Mahsa Amini…
İranlı kadın…
22 yaşında…
Tahran metrosunda, zorunlu örtünme kuralına uymadığı, saçının kâkülleri göründüğü için İran ahlak polisi tarafından göz altına alındı, tutuklandı ve dövülerek öldürüldü.
İranlı kadınlar protesto gösterileri için sokağa döküldü.
Aradan neredeyse bir hafta geçti, gösteriler devam ediyor.
Gösteriler sırasında yaşanan çatışmalarda ölenler var.
İran yöneticileri, internet bağlantısını yavaşlattı. Facebook ve İnstgram gibi sosyal medya paylaşım sitelerini yasakladı.
On yıl önce, Tunus'ta devrimin fitilini ateşleyen kişi olarak bilinen Muhammed el-Buazizi de seyyar satıcılık yaptığı aracına el konulması ve işsizlik sorununu protesto etmek amacıyla kendini ateşe vererek intihar etmişti.
Sonra…
Devrik Cumhurbaşkanı Zeynel Abidin Binali ülkeden kaçmıştı.
Yoksulluk, kadınların kamusal alanın dışına itilmesi, cezalar, polis şiddeti... Sudan’da kadınları sokağa dökmüştü.
El-Beşir rejiminde, pantolon giyen, başını örtmeyen kadınlar polis tarafından şiddet kullanılarak pek çok kez sokak ortasında dövülerek gözaltına alınmıştı.
Mühendislik öğrencisi Alaa Salah, Sudan’daki kadın hareketinin sembolü haline gelmişti.
Tıpkı Fransa’da özgürlük sembolü olan Marianne gibi…
Mahsa Amini de İran’da gösterilerin sembolü…
Hemen hemen her toplumda kadın hareketi etkilidir.
İranlı kadınların direnişi, İran’ı nereye taşıyacak?
Bir İranlı kadının sosyal medyadaki paylaşımı önemli:
“Bugün şalsız çıkıyorum.

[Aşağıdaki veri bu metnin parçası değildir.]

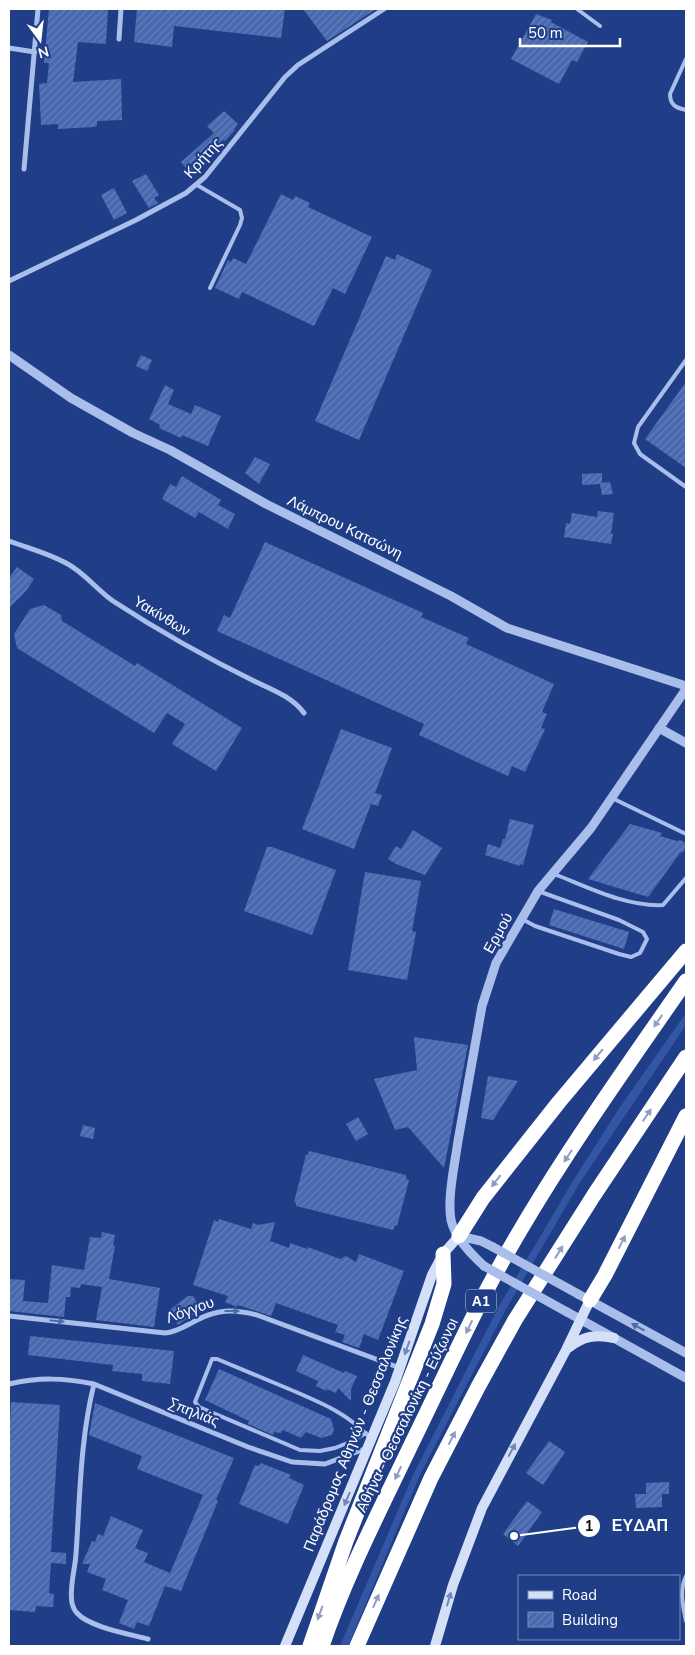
<svg xmlns="http://www.w3.org/2000/svg" width="695" height="1655" font-family="'Nunito Sans',sans-serif">
<style>
.grass{fill:#3356a4}
.building{fill:url(#building-hatch)}
.lines{fill:none;stroke-linecap:round;stroke-linejoin:round}
.service{stroke:#a9beea;stroke-width:4}
.minor{stroke:#a9beea;stroke-width:5}
.tertiary{stroke:#a9beea;stroke-width:9}
.secondary{stroke:#d4dff8;stroke-width:10}
.motorway{stroke:#fff;stroke-width:15}
.tertiary-bridge{stroke:#a9beea;stroke-width:9}
.oneway{fill:#909ec3}
.oneway2{fill:#506baa}
.oneway3{fill:#7186ba}
.labels{text-anchor:middle;dominant-baseline:central;stroke-width:4.5;stroke-linejoin:round;paint-order:stroke}
.shield{fill:#203e87;stroke:#bcc5db;stroke-width:1}
.shield-label{font-size:14px;font-weight:bold;fill:#fff}
.street-label{font-size:15px;fill:#fff;stroke:#203e87}
.leader{fill:none;stroke:#fff;stroke-width:2}
.callout-dot{fill:#fff;stroke:#203e87;stroke-width:2}
.mark-label{font-size:15px;text-anchor:middle;font-weight:bold;fill:#111}
.callout-label{font-size:16px;text-anchor:middle;font-weight:bold;fill:#fff;stroke:#203e87;stroke-width:4.5;stroke-linejoin:round;paint-order:stroke}
</style>
<defs>
<pattern id="building-hatch" width="6" height="6" patternUnits="userSpaceOnUse" patternTransform="scale(1.25)"><rect width="6" height="6" fill="#4868af"/><path d="M-1 1l2-2M0 6l6-6M5 7l2-2" fill="none" stroke="#637fbb"/></pattern>
</defs>
<rect width="100%" height="100%" fill="#203e87"/>
<path class="grass" d="M686,1013V1025L579,1184L505,1311L420,1475L348,1646H340L413,1475L498,1308L573,1181L618,1110Z"/>
<path class="building" d="M49,9H108L106,44L78,42L73,82L121,79L122,120L97,121V126L94,127L58,129V124L41,125L39,84L47,83L49,63H44Z
M137,9H285L281,38L174,26L172,47L134,42Z
M303,9H376L327,41Z
M536,14L552,20L551,22L588,42L577,62L572,60L559,84L511,59Z
M224,111L238,124L234,129L235,130L225,141L223,140L204,159L208,163L192,176L181,162L214,133L207,126Z
M146,174L159,195L154,198L158,203L149,208L132,181Z
M114,188L127,213L114,220L101,195Z
M281,194L293,200L295,196L310,203L308,207L372,237L345,294L333,288L314,326L242,292L239,299L215,288L228,260L231,262L233,258L246,264Z
M397,254L432,270L359,440L315,421L386,256L395,260Z
M141,355L152,360L147,371L136,366Z
M686,382V468L645,439Z
M165,385L174,390L168,404L191,414L195,405L221,416L208,446L182,435L181,438L159,428L160,425L149,419Z
M255,457L270,464L259,484L245,473Z
M602,473V483L610,482L613,494L602,495L600,484L582,485V474Z
M182,476L221,500L218,505L235,514L228,529L199,512L195,518L162,499L170,484L176,487Z
M598,511L614,513L611,534H613L611,544L564,537L566,523L570,524L572,513L597,517Z
M265,542L423,613L421,617L469,638L466,644L554,684L542,712L547,714L541,728L545,729L525,772L512,766L508,776L479,763L419,735L424,724L217,631L224,615L230,618Z
M17,567L34,579L26,591L9,608V578Z
M44,605L61,615L62,621L135,666L137,663L242,728L216,771L172,744L185,724L167,713L154,733L17,648L14,634L30,609Z
M341,729L392,748L375,793L382,795L378,806L371,804L354,849L302,829Z
M510,819L534,825L523,865L520,864V866L485,855L488,844L500,848L503,839H505Z
M630,824L662,833L660,836L677,841L680,840L686,843V848L683,852L680,853L648,897L588,879Z
M413,830L442,848L425,875L396,864L388,859L396,846L401,849Z
M267,847H272L336,870L312,935L244,911Z
M365,872L421,881L412,931L416,932L407,980L348,970Z
M554,909L629,932L624,949L549,925Z
M414,1037L468,1045L444,1168L408,1127L395,1130L374,1079L417,1070Z
M488,1076L518,1081L493,1120L481,1118Z
M358,1117L368,1134L356,1141L346,1124Z
M83,1125L95,1128L93,1139L80,1136Z
M309,1151L406,1175V1179L409,1180L397,1226L395,1225L393,1230L296,1206V1203L294,1202L306,1155H308Z
M219,1219L251,1229L253,1223L258,1225L275,1222L270,1241L289,1248L290,1243L307,1249L308,1247L340,1259L346,1256L356,1262L359,1254L404,1271L378,1340L364,1334L359,1348L342,1342L345,1335L335,1332L338,1325L276,1303L271,1316L238,1305L237,1307L225,1302L228,1296L193,1285L214,1220L218,1222Z
M102,1232L115,1235L113,1245L115,1246L109,1279L160,1288L154,1327L96,1320L102,1287L81,1284L80,1288L71,1287L70,1297H66L64,1317L9,1311V1279L25,1280L23,1301L48,1303L52,1265L84,1270L90,1237L101,1238Z
M188,1296H193L201,1309L178,1325L168,1311Z
M30,1336L174,1351L170,1384L142,1381V1374L112,1371L113,1365L28,1355Z
M303,1355L344,1373L345,1371L357,1376L351,1389V1401L338,1388L336,1393L327,1389L326,1391L316,1386L318,1381L296,1371Z
M219,1369L331,1419L334,1430L332,1435L321,1438L306,1432L301,1438L283,1430L281,1433L274,1432L273,1435L248,1424L249,1421L205,1400Z
M11,1402L60,1405L51,1552L66,1553V1564L51,1563L49,1593L54,1594L53,1607L36,1606L35,1612L9,1610V1422H10Z
M95,1403L234,1458L216,1500L218,1501L181,1591L165,1586L149,1626L137,1622L134,1629L119,1623L128,1600L102,1590L106,1579L87,1572L90,1564H82L92,1541L95,1542L98,1534L103,1536L111,1516L143,1530L135,1548L148,1553L144,1562L170,1573L203,1495L137,1469L142,1456L89,1435Z
M549,1441L565,1452L543,1485L526,1473Z
M261,1463L291,1475L289,1478L304,1485L288,1524L239,1504L255,1465L259,1466Z
M669,1482V1494H662V1507L636,1508L635,1494H646V1483Z
M527,1501L542,1512L518,1546L503,1534Z"/>
<g class="lines">
<path class="service" d="M577,9L600,26
M686,59L670,94C670,105 676,108 686,110
M197,185L240,210L242,218L240,225L210,288
M686,360L638,427L634,443L640,454L686,487
M612,798L686,834
M554,874C588,887 626,907 663,905L686,878
M522,919L535,926L619,954L631,957L640,953L647,939L643,932L619,920L538,891
M366,1433L350,1442L335,1448L320,1451L300,1450L199,1407L195,1402L212,1359H217C241,1369 265,1379 289,1389C319,1402 348,1413 370,1438
M686,1576C679,1591 683,1606 686,1621"/>
<path class="minor" d="M119,39L121,9
M9,48L35,52
M24,169L38,9
M9,281L136,220L186,193L205,177L285,77L298,65L384,9
M9,541C28,548 48,553 66,563C84,572 97,590 113,601C159,631 207,658 256,682C273,690 292,697 304,713
M9,1316L165,1333C177,1332 185,1326 195,1321C217,1309 233,1309 257,1315L400,1368
M9,1384C40,1377 63,1378 94,1384L248,1447L292,1462L325,1464L367,1448
M94,1384C80,1440 80,1498 76,1554C75,1570 69,1588 72,1603C73,1607 75,1611 77,1613C89,1627 129,1634 148,1639"/>
<path class="tertiary" d="M9,355L71,398L133,433L170,450L266,504L451,596L507,628L686,686
M659,728L686,743
M459,1236L481,1241L493,1247
M484,1266C471,1254 455,1238 451,1220C447,1198 455,1163 458,1141C466,1096 474,1051 482,1006L496,963L538,891L591,828L686,689
M578,1294L686,1353
M567,1312L686,1378"/>
<path class="secondary" d="M568,1348C583,1336 596,1334 614,1338
M285,1646L395,1382L432,1275L443,1254L459,1236
M435,1646L453,1585L482,1508L566,1350L590,1300"/>
<path class="motorway" d="M459,1236L483,1198L559,1102L686,951
M590,1300L605,1275L686,1116
M310,1646L346,1541L432,1324L444,1284L443,1254
M322,1646C345,1578 379,1512 410,1447C434,1398 457,1348 482,1299C539,1189 615,1083 686,981
M357,1646L431,1478L478,1387L515,1320L594,1195L686,1057"/>
<path class="tertiary-bridge" d="M493,1247L578,1294
M484,1266L567,1312"/>
</g>
<defs><path id="oneway-solid" d="M-6-.8H1V-3.2L6.5 0L1 3.2V.8H-6Z" transform="scale(1.25)"/></defs>
<g class="oneway">
<use href="#oneway-solid" transform="translate(658 1021) rotate(125)"/>
<use href="#oneway-solid" transform="translate(598 1055) rotate(130)"/>
<use href="#oneway-solid" transform="translate(647 1115) rotate(-56)"/>
<use href="#oneway-solid" transform="translate(568 1156) rotate(123)"/>
<use href="#oneway-solid" transform="translate(496 1181) rotate(128)"/>
<use href="#oneway-solid" transform="translate(622 1242) rotate(-63)"/>
<use href="#oneway-solid" transform="translate(559 1252) rotate(-58)"/>
<use href="#oneway-solid" transform="translate(469 1327) rotate(116)"/>
<use href="#oneway-solid" transform="translate(452 1438) rotate(-63)"/>
<use href="#oneway-solid" transform="translate(398 1473) rotate(115)"/>
<use href="#oneway-solid" transform="translate(376 1601) rotate(-66)"/>
<use href="#oneway-solid" transform="translate(320 1613) rotate(110)"/>
</g>
<g class="oneway2">
<use href="#oneway-solid" transform="translate(232 1311)"/>
<use href="#oneway-solid" transform="translate(57 1321) rotate(6)"/>
<use href="#oneway-solid" transform="translate(638 1327) rotate(-151)"/>
</g>
<g class="oneway3">
<use href="#oneway-solid" transform="translate(407 1348) rotate(110)"/>
<use href="#oneway-solid" transform="translate(512 1450) rotate(-62)"/>
<use href="#oneway-solid" transform="translate(347 1499) rotate(113)"/>
<use href="#oneway-solid" transform="translate(449 1599) rotate(-74)"/>
</g>
<g class="labels">
<rect class="shield" x="466" y="1289.5" width="30" height="23" rx="4"/>
<g class="shield-label">
<text x="481" y="1301">Α1</text>
</g>
<g class="street-label">
<text transform="translate(203 158) rotate(-48)">Κρήτης</text>
<text transform="translate(345 527) rotate(26)">Λάμπρου Κατσώνη</text>
<text transform="translate(162 616) rotate(31)">Υακίνθων</text>
<text transform="translate(498 933) rotate(-61)">Ερμού</text>
<text transform="translate(190 1310) rotate(-20)">Λόγγου</text>
<text transform="translate(194 1412) rotate(22)">Σπηλιάς</text>
<text transform="translate(407 1415) rotate(-64)">Αθήνα - Θεσσαλονίκη - Εύζωνοι</text>
<text transform="translate(355 1434) rotate(-68)">Παράδρομος Αθηνών - Θεσσαλονίκης</text>
</g>
</g>
<path class="leader" d="M514 1536L589 1526"/>
<g class="callout-dot">
<circle cx="514" cy="1536" r="5"/>
<circle cx="589" cy="1526" r="12"/>
</g>
<g class="mark-label">
<text x="589" y="1531">1</text>
</g>
<g class="callout-label">
<text x="640" y="1531">ΕΥΔΑΠ</text>
</g>
<rect width="695" height="1655" fill="none" stroke="#ffffff" stroke-width="20"/>
<rect x="518" y="1575" width="162" height="65" fill="#203e87" stroke="#798bb7"/>
<rect x="528" y="1591" width="25" height="8" fill="#d4dff8" stroke="#798bb7"/>
<text x="562" y="1600" font-size="15" fill="#ffffff">Road</text>
<rect x="528" y="1612" width="25" height="15" fill="url(#building-hatch)" stroke="#798bb7"/>
<text x="562" y="1625" font-size="15" fill="#ffffff">Building</text>
<g transform="translate(40 40) rotate(165)" stroke="#203e87" stroke-width="4" paint-order="stroke">
<path d="M0-4L9 19L0 12L-9 19Z" fill="#ffffff"/>
<text y="-8" font-size="14" font-weight="bold" text-anchor="middle" fill="#ffffff">N</text>
</g>
<path d="M520 38v8h100v-8" fill="none" stroke="#ffffff" stroke-width="2.5"/>
<text x="528" y="38" font-size="15" fill="#ffffff" stroke="#203e87" stroke-width="4" paint-order="stroke">50 m</text>
</svg>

Anneme sarıldım, babamı aradım ve onunla vedalaştım. Çünkü bir şekilde dönmeme ihtimalim var.”
Kadınlar, saçlarını kesiyor, erkekler de saçlarını kazıtarak İranlı kadınlara destek veriyor.

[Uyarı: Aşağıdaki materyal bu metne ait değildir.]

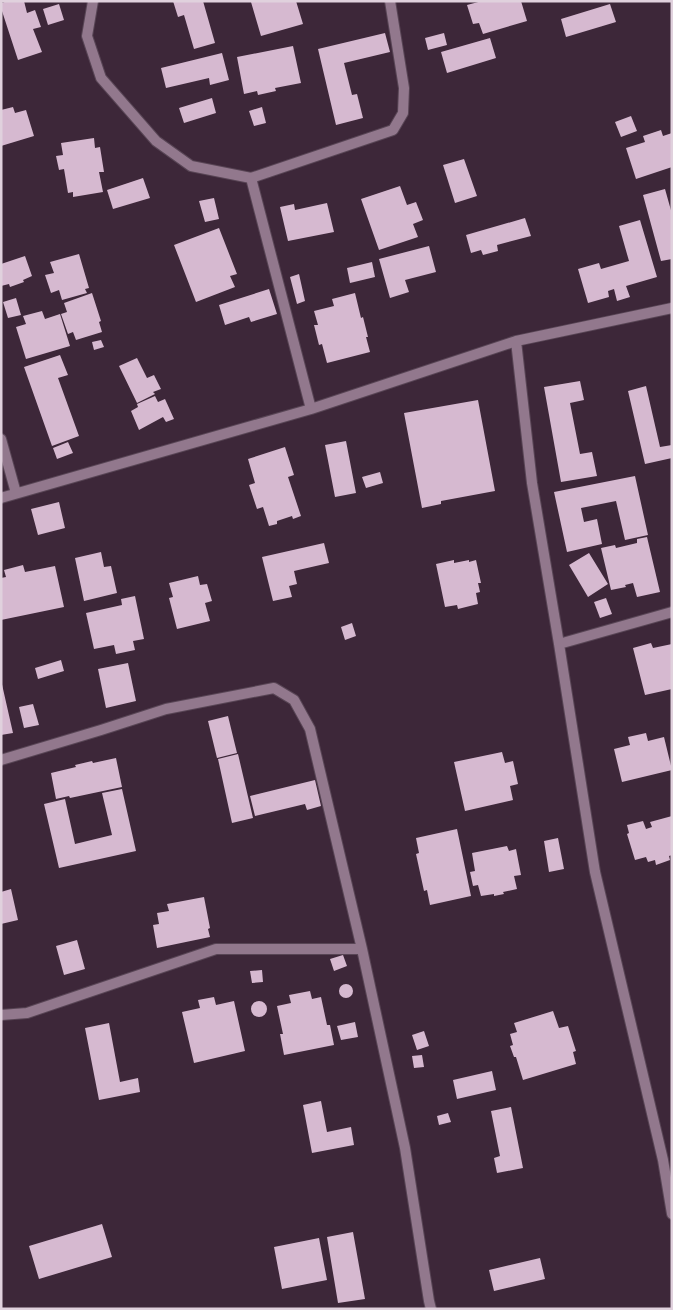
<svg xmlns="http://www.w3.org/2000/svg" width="673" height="1310" viewBox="0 0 673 1310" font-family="'PT Serif',serif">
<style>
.building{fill:#d6b9d0}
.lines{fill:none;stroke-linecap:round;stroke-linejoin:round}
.minor-casing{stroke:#584555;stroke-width:12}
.minor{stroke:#92788d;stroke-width:10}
</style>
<rect width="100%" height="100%" fill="#3d2739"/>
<path class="building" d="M8,1H24L27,13L35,10L41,27L33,29L42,52L18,60L1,8V3Z
M173,1H203L215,43L194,49L184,15L178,17Z
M296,1L303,24L261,36L251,2Z
M482,1H521L527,21L483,34L479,23L473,24L467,5Z
M59,4L64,20L48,25L43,9Z
M610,4L616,22L566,37L561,19Z
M385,33L390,52L344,63L352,95L357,94L363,118L336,125L318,49Z
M444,33L447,45L428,50L425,38Z
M490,38L496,58L447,73L441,52Z
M293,46L301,83L275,88L276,91L258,95L257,91L244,94L237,57Z
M222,53L229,80L210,85L209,78L166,88L161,68Z
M212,98L216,113L184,123L179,108Z
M13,107L15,113L26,110L34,136L1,146V110Z
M262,107L266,123L254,126L249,111Z
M631,116L637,131L621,137L615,122Z
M661,130L663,136L672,133V167L636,179L626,148L645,142L643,136Z
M94,138L95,148L100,147L104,172H99L103,192L73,197V192L68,193L64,169L59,170L56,156L63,155L61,143Z
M464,159L477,196L455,203L443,165Z
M143,178L150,198L113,209L107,190Z
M400,186L407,205L416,202L423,220L413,224L418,237L379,250L361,199Z
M665,189L672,214V259L661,261L643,195Z
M214,198L219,219L205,222L199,201Z
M327,203L334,232L288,241L280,207L294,204L295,210Z
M525,218L531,236L497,245L498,251L483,255L481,250L471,253L466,235Z
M640,220L657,277L626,286L630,297L617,301L614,289L608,291L609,297L588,303L578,269L599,263L601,269L629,261L619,226Z
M219,228L237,274L230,276L235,287L196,302L174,245Z
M429,246L436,272L405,280L409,292L390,298L379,259Z
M79,254L89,288L85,289L87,293L62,300L59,290L51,293L45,275L54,273L50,262Z
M25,256L32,276L23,280L24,282L10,287L9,284L1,286V264Z
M372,262L375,277L350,283L347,268Z
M299,274L305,301L297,304L290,277Z
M269,289L277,314L251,322L249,317L225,325L219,305Z
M92,293L101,321L99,322L102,332L76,340L73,332L68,334L61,314L67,312L64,303Z
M355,293L361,318L363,317L368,337H366L370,352L327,363L322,344L319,345L314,325H318L314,311L334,306L332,299Z
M16,298L21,315L8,318L3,302Z
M42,311L45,319L60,314L70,346L26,359L16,327L26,324L23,316Z
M101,340L104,347L94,350L92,342Z
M60,355L68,375L58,378L79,436L52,446L24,367Z
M137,358L147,378L154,375L161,389L153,392L155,394L137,403L119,366Z
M580,381L584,400L570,403L580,454L592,452L597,476L561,482L544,387Z
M646,386L660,447L672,445V458L645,464L628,391Z
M155,396L158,402L165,399L174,419L166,422L163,417L139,430L131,411L138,407L137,404Z
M478,400L495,491L441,501V504L422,508L404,413Z
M346,441L356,493L335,497L325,445Z
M68,442L73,453L57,459L53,448Z
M285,447L294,475L288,477L301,516L293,519L292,516L277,521V524L269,526L263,507L257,509L249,485L255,483L248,459Z
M380,472L383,483L366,488L362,477Z
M635,476L648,535L625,540L616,501L581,508L584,522L597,519L602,544L567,552L554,492Z
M59,502L65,528L38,535L31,509Z
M647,537L660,592L637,597L633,583L625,585L626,587L611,590L601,548L615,545L616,548L637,543V539Z
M324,543L329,563L294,571L297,584L289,586L292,597L273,601L262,557Z
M101,552L104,567L111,566L117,593L84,601L75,558Z
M589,553L608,584L588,597L569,565Z
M454,560V563L469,560V562L476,560L481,583H478L480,592L476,593L478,604L458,609L457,605L445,607L436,564Z
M23,565L25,572L55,566L64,607L1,620V578L6,577L4,570Z
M198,576L200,585L207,584L212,601L205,603L210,621L177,629L169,598L173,597L169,583Z
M135,596L144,639L133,641L135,650L116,654L114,645L94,649L86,613L122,605L121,599Z
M606,598L612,614L600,618L594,602Z
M352,623L356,636L345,640L341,627Z
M651,643L653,648L672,644V689L645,695L633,648Z
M61,660L64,671L38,679L35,668Z
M128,663L136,701L106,708L98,669Z
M1,680L13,733L1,735Z
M33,704L39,725L24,728L19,707Z
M228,716L237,753L217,758L208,721Z
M646,733L648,741L664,737L672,770L622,782L614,749L630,745L628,737Z
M502,752L505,763L513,761L518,784L510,786L513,800L465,811L454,762Z
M238,754L253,818L232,823L218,759Z
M116,758L122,787L70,798L69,796L56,799L51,773L76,767L75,765L92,761L93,763Z
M315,780L321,806L307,810L305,804L255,816L250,796Z
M122,789L136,851L59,868L44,804L65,799L75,844L112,835L102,793Z
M672,816V855L669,856L670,860L656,865L655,860L648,862L646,857L635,860L627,834L629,833L627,825L643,821L646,829L652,827L650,822Z
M457,829L471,896L430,905L427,890L424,891L416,854L419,853L416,838Z
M558,838L564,869L549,872L544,841Z
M507,846L509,851L516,849L521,875L514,876L517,889L503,892L504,894L494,896V894L481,896L478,885L473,886L470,872L475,871L472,853Z
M11,889L18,920L1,924V892Z
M204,897L210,928L208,929L210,937L157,948L153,925L159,924L157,913L169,911L167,904Z
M77,940L85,969L64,975L56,946Z
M343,955L347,966L334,971L330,959Z
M262,970L263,982L252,983L250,971Z
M339 991a7 7 0 1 1 14 0a7 7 0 1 1-14 0Z
M310,991L312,999L321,997L327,1025H330L334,1045L284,1055L280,1034H283L277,1006L291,1003L289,995Z
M214,997L216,1005L234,1001L245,1051L194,1063L182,1012L200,1008L198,1000Z
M251 1009a8 8 0 1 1 16 0a8 8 0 1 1-16 0Z
M553,1011L559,1028L568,1026L576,1051L573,1052L576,1064L523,1080L516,1057H514L510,1046L513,1045L510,1034L517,1032L514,1023Z
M355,1022L358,1037L341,1040L337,1026Z
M109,1023L120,1082L138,1078L140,1092L99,1100L85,1028Z
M424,1031L429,1046L417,1050L412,1035Z
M422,1055L424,1067L414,1068L412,1056Z
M492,1071L496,1090L457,1099L453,1080Z
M321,1101L327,1132L351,1127L354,1145L312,1153L303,1105Z
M511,1107L523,1168L497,1173L494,1158L500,1156L491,1111Z
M448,1113L451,1122L439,1125L437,1116Z
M102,1224L112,1257L39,1279L29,1246Z
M353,1232L365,1299L338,1303L327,1237Z
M319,1238L327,1280L282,1289L274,1247Z
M540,1258L545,1279L494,1291L489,1270Z"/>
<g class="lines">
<defs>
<path id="minor" d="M93,1L87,36L101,78L156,141L191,166L251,178L393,130L403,113L404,88L390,1
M251,178L311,409
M516,341L532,483L559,644L595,872L663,1160L672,1214
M1,439L16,493
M1,498L311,409L516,341L672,308
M559,644L672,612
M1,760L101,730L166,709L274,688L294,700L310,729L362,949L405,1148L429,1301L431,1309
M1,1015L27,1013L216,949H362"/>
</defs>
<use href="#minor" class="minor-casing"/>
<use href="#minor" class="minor"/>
</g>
<rect width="673" height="1310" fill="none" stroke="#e0d1dd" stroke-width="5"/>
</svg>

Başkent Tahran’da başlayan gösteriler, ülkenin öteki kentlerine de yayıldı.
Başlangıçta İran yönetimi, Amini’nin öldürülmesini kınadı. Ailesine başsağlığı diledi. Ancak olayların büyümesi yönetimin tavrını değiştirdi.
Pek çok ülkeden de kınama geldi Amini’nin öldürülmesi ile ilgili.
Düzenlenen protesto gösterileri ile İranlı kadınlara destek yağıyor.
Türkiye’de de İstanbul, Ankara, İzmir, Diyarbakır gibi illerde gösteriler düzenleniyor.
Durum o ki, İran’da işler karışık...
Karanlığa, zorbalığa, baskıya karşı direniş İran rejiminin sonunu getirebilir.
Dünyada bunun pek çok örneği var.
İran’da sürdürülen mücadelenin en hassas noktası şu:
İç dinamiklerle yürütülen eylemlere dışarıdan bir el uzanırsa İran’ın geleceği tehlikeye girer.
Batı, on yıllardan beri İran’la “parmak çekiyor.”
İç karışıklık, ABD’nin Genişletilmiş Büyük Ortadoğu Projesi için bulunmaz bir fırsat.
Sokak gösterileri, örgütlü bir yapıya bürünmez, Batı’nın kirli eliyle el sıkışırsa vay İran’ın başına!...
Geniş coğrafyası, jeopolitik durumu ve petrolüyle İran, emperyalizmin iştahını kabartıyor yıllardan beri.
Geçtiğimiz yüzyılın başında da benzer uygulamalar yaşandı İran’da.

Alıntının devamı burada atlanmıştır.